The initial diagnostic study in patients with suspected pulmonary embolism is often ventilation–perfusion scanning. In the Prospective Investigation of Pulmonary Embolism Diagnosis (PIOPED) trial, however, only 27 percent of the patients had imaging studies that permitted definitive clinical decision making.5 In this group, 13 percent of the patients had scans indicating a high probability of pulmonary embolism, and 14 percent had normal or nearly normal scans; an additional 9 percent had a low probability of pulmonary embolism on the basis of both the lung scans and the clinical findings, a combination that satisfactorily rules out pulmonary embolism. In the majority of patients with indeterminate findings on ventilation–perfusion scans, pulmonary angiography is needed to confirm or rule out pulmonary embolism. However, this approach is underused by physicians because it is invasive and expensive.6-9
Recent advances in cross-sectional imaging have stimulated interest in the development of a reliable, accurate, and readily available technique for diagnosing pulmonary embolism.8,9 Dynamic contrast-enhanced spiral or electron-beam computed tomography (CT) has already shown promise as a noninvasive method of diagnosing pulmonary embolism.10-14 Magnetic resonance imaging (MRI) and magnetic resonance angiography have also been employed. The initial results were poor because of respiratory-motion artifact and poor contrast between flowing blood and an embolus.15-24 The use of faster magnetic resonance hardware combined with dynamic gadolinium enhancement has made it possible to perform high-resolution angiography during a single suspended breath. This technique has already proved successful in detecting abnormalities in the thoracic and abdominal aorta and visceral arteries.25,26 In this article, we report our preliminary experience with the use of magnetic resonance angiography for diagnosing pulmonary embolism.
Methods
All consecutive patients referred to our center for pulmonary angiography during an eight-month period were considered for inclusion in the study. Only patients with contraindications to MRI (5 patients), those receiving mechanical ventilation (10), and those who declined to participate in the study (8) were excluded. All studies were carried out in accordance with the guidelines of the institutional review board. Written informed consent was obtained from all patients.

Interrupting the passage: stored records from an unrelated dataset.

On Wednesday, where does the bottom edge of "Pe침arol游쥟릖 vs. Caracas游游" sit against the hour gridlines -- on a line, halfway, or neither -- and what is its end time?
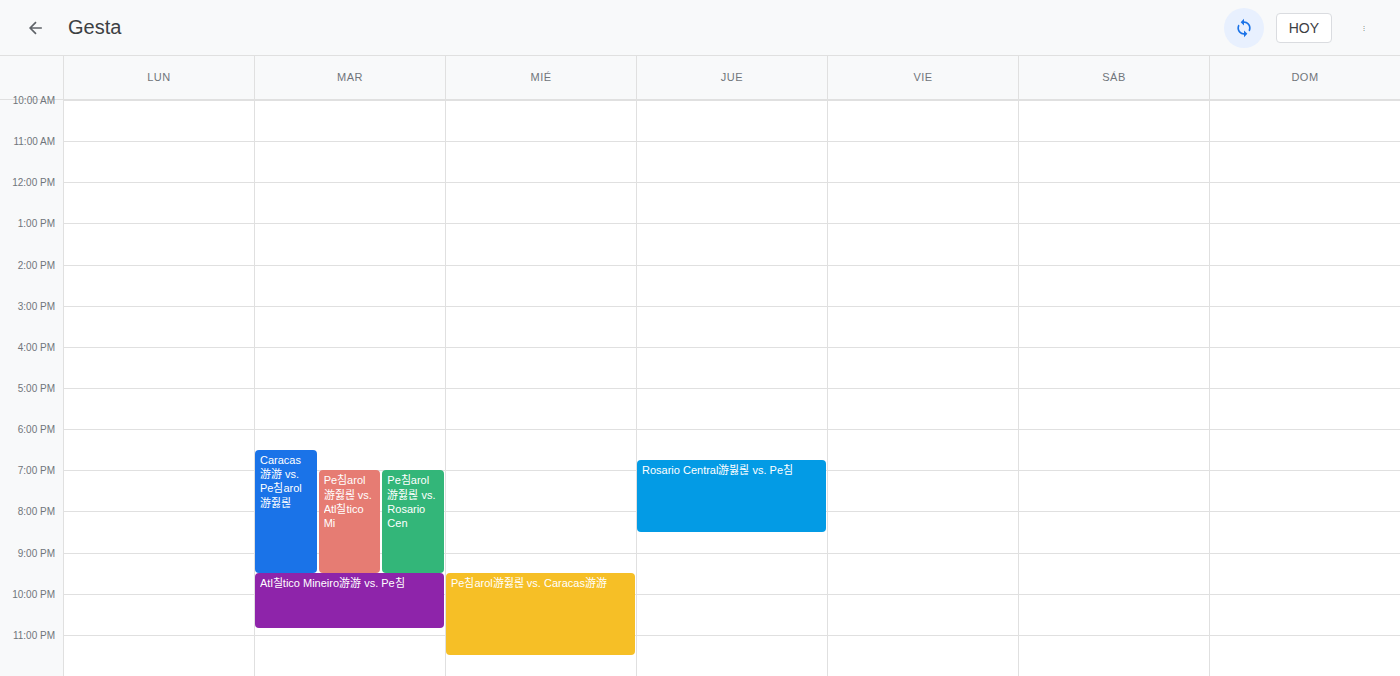
11:30 PM -- halfway between the 11 PM and 12 AM lines.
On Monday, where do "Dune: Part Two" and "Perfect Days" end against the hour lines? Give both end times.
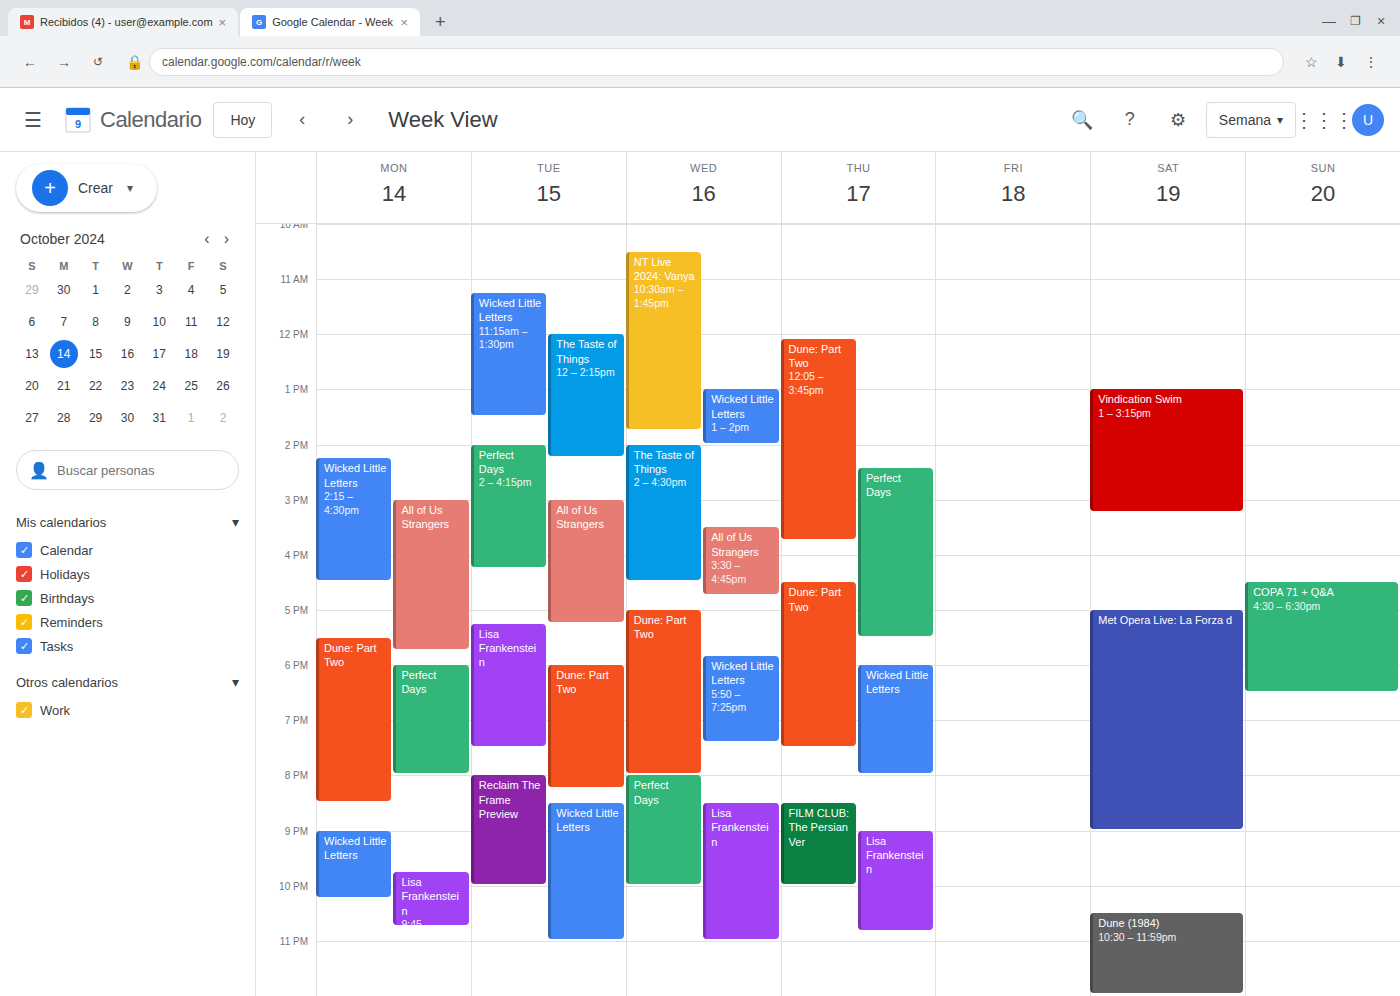
"Dune: Part Two": 8:30 PM, halfway between the 8 PM and 9 PM lines. "Perfect Days": 8:00 PM, exactly on the 8 PM line.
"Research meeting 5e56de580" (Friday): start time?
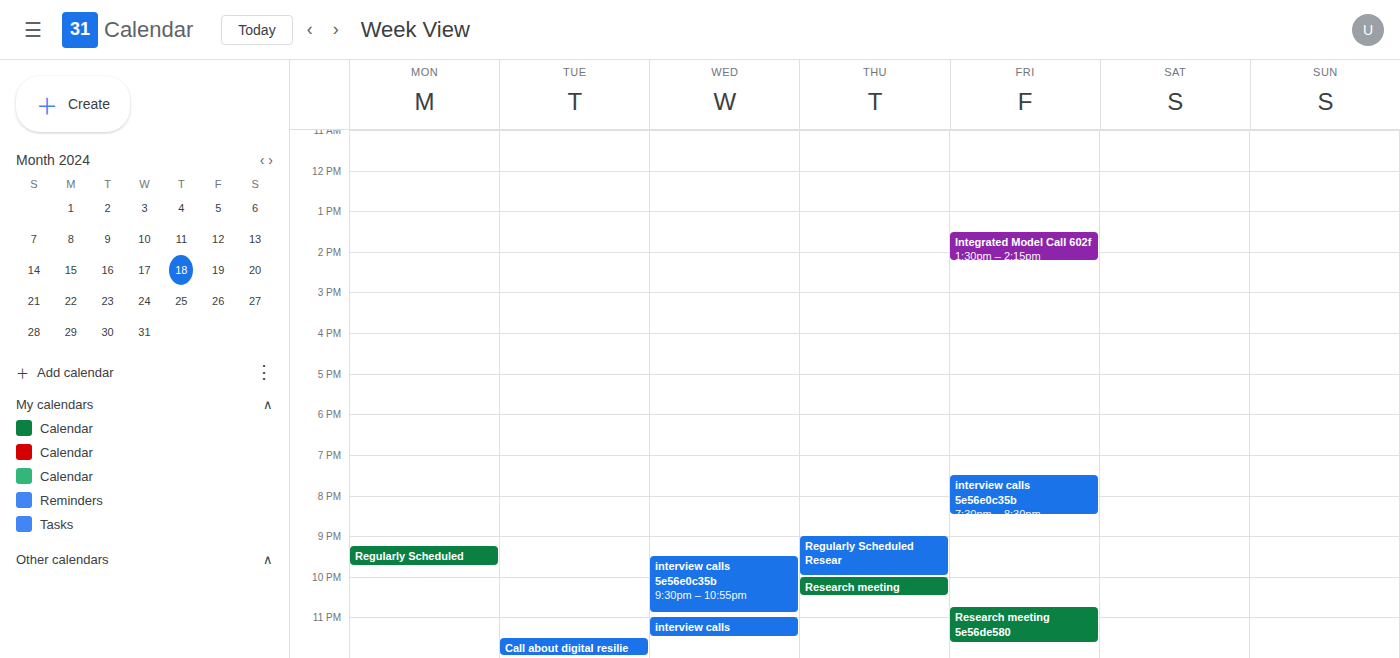
10:45 PM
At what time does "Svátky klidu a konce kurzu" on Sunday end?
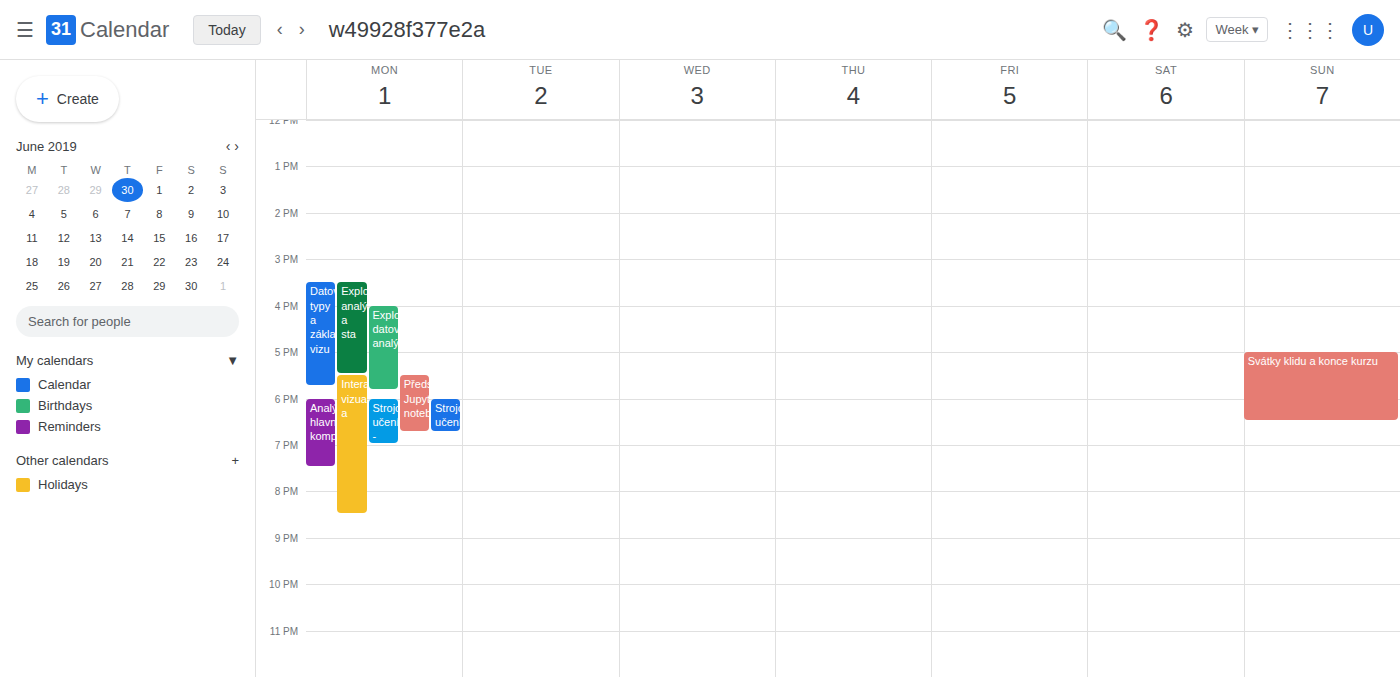
6:30 PM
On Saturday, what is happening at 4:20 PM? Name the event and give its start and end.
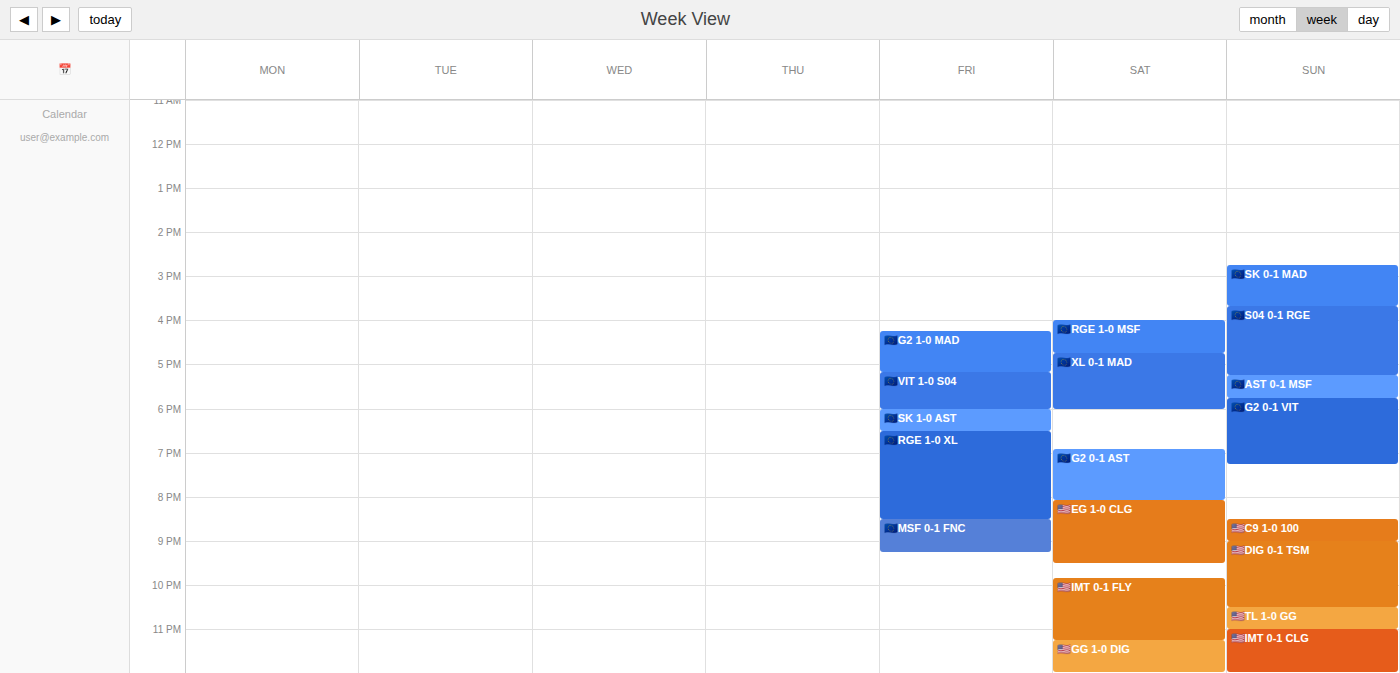
"🇪🇺RGE 1-0 MSF", 4:00 PM to 4:45 PM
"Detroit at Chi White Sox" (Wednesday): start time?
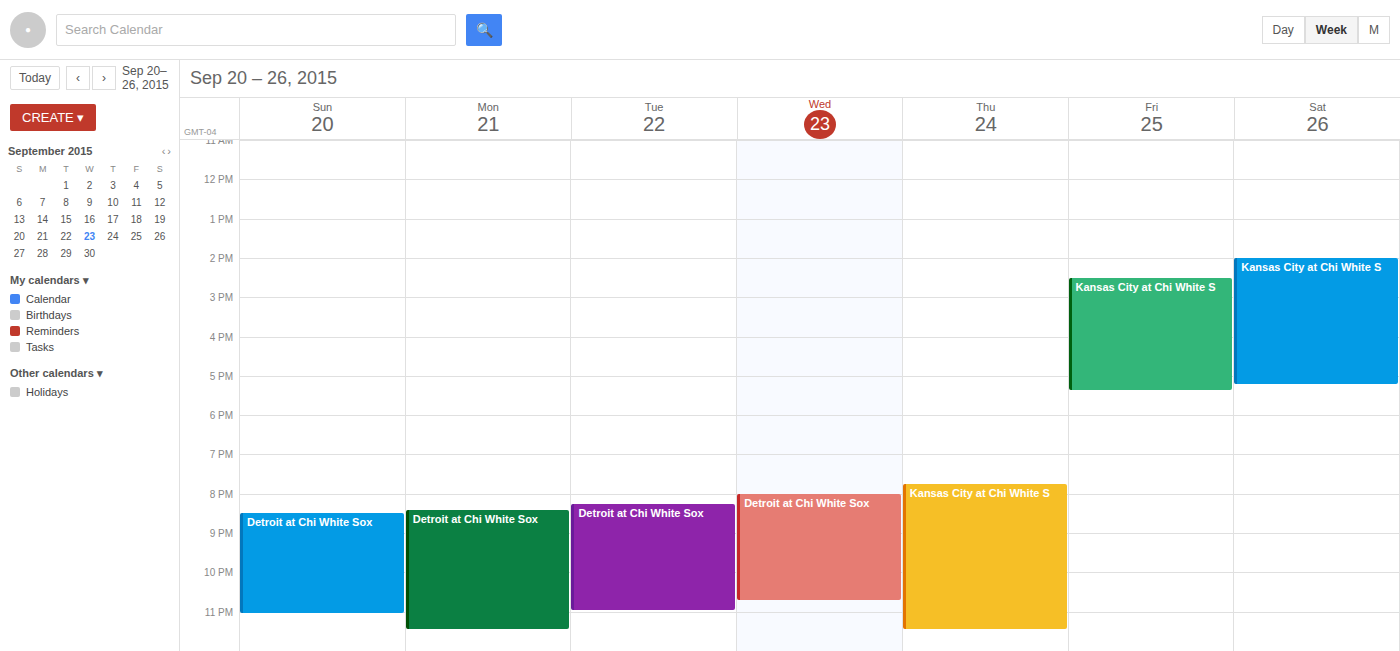
8:00 PM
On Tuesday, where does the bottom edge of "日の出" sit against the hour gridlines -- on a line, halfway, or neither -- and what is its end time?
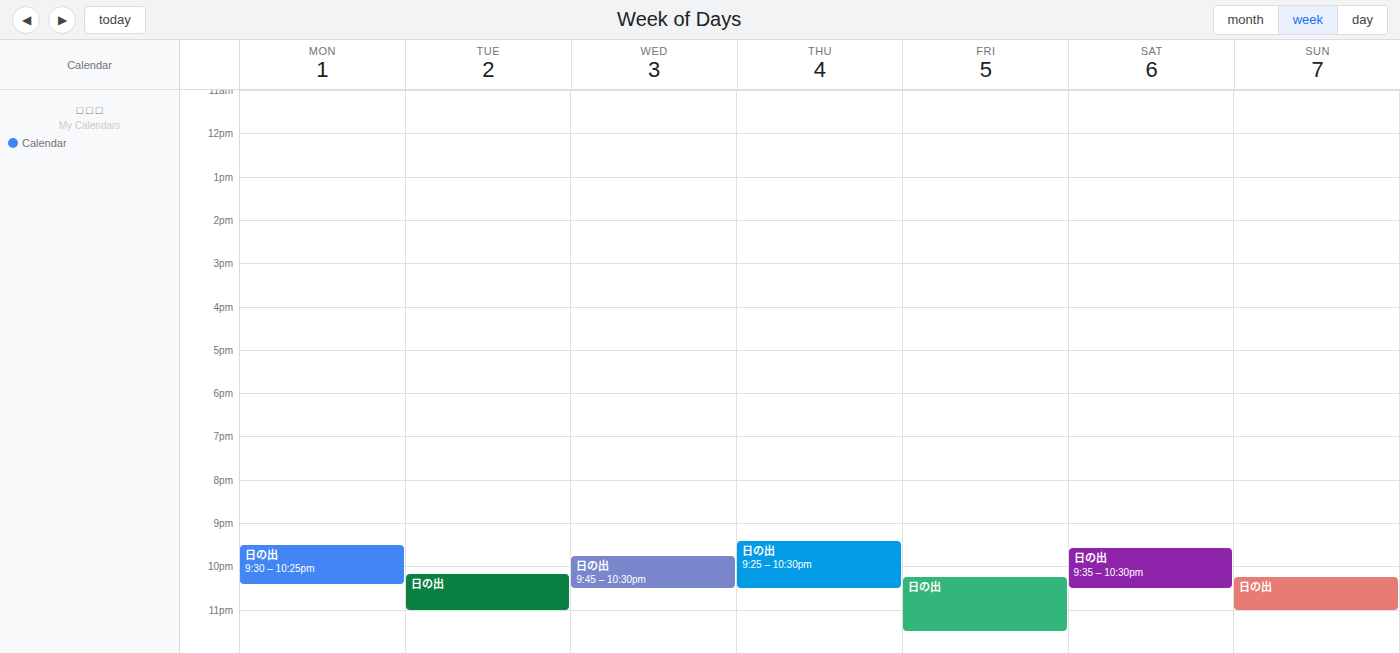
11:00 PM -- exactly on the 11 PM line.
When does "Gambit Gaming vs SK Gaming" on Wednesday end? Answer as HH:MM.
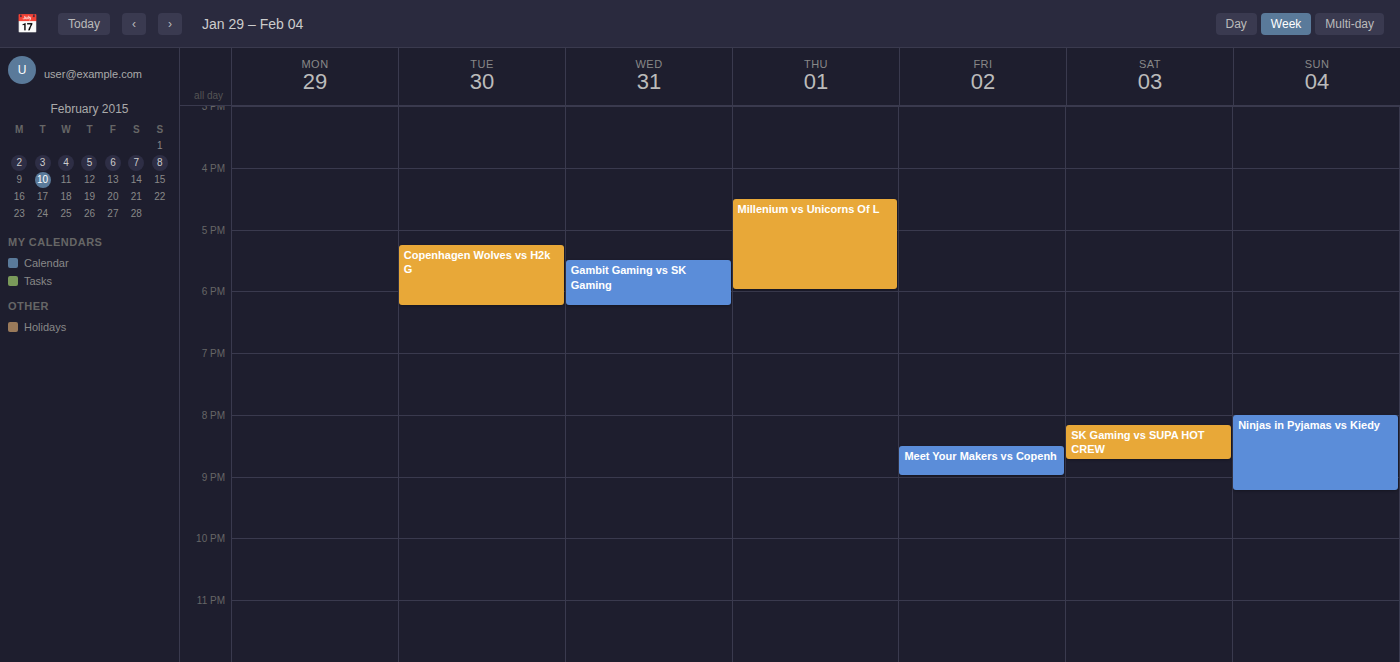
18:15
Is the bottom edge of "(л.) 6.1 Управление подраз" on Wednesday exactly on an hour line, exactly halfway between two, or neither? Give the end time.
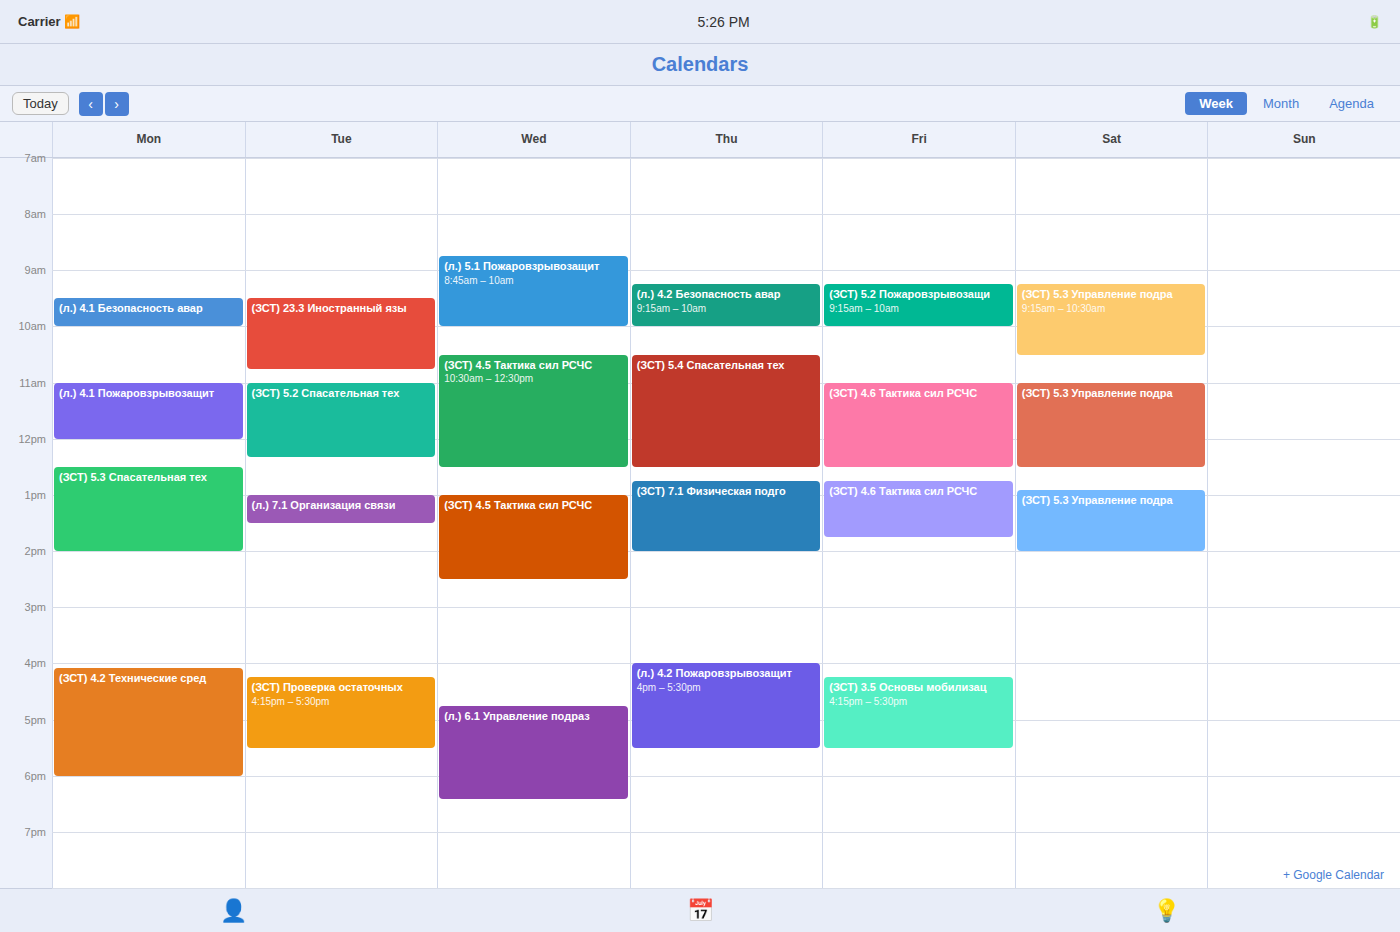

MRI was performed with a commercially available 1.5-T system with a fast gradient–echo capability (Signa–Horizon, GE Medical Systems, Milwaukee). In all cases, the body coil was used for signal transmission and reception. A sagittal fast multiplanar gradient–echo sequence with a repetition time of 140 msec, an echo time of 2.3 msec, and a flip angle of 60 degrees, a 256-by-128 matrix, and 1 signal average was used for the purpose of localization. A coronal three-dimensional spoiled gradient–echo pulse sequence (repetition time, 6.5 msec; echo time, 1.8 msec; flip angle, 40 to 45 degrees; a 256-by-128 matrix; and 1 signal average) was prescribed from the midline slice. The posterior aspect of the imaging slab was placed at or near the posterior border of the vertebral body at the level of the inferior border of the heart. The position of the imaging slab was checked on the slices to the left and right of midline to ensure that the descending pulmonary artery and its proximal posterior branches were included in the imaging region. The slice thickness ranged from 3 to 4 mm, depending on the size of the patient. Thirty-two coronal slices were obtained within the imaging region; the anterior and posterior two slices were not displayed. Thus, the effective imaging volume was 8.4 to 11.2 cm thick. The field of view, which varied according to the patient's size, was typically 32 cm (range, 30 to 36 cm). The imaging time was 27 seconds.
An intravenous catheter was placed in the antecubital vein and connected to tubing (Smart Set, TopSpins, Plymouth, Mich.). The patient was placed feet first within the bore of the magnet, with the arms extended over the head for the dynamic scan, to reduce wraparound artifact. An initial scan was obtained during free breathing to ensure an appropriate imaging volume. Immediately before the administration of gadolinium, the patient was instructed to take several deep breaths over a 30-second period and then suspend breathing in full inspiration during the scan. The gadolinium infusion was begun 7 to 10 seconds before the start of scanning. To ensure that the administration of the bolus of gadolinium was timed correctly, scanning was started manually by the radiologist administering the injection, with the use of controls mounted on the magnet chassis. A dose of 40 to 60 ml of gadopentetate dimeglumine (approximately 0.3 mmol per kilogram of body weight) was injected over a 20-second period, followed by a 20-ml saline flush to ensure maximal enhancement of the pulmonary arteries.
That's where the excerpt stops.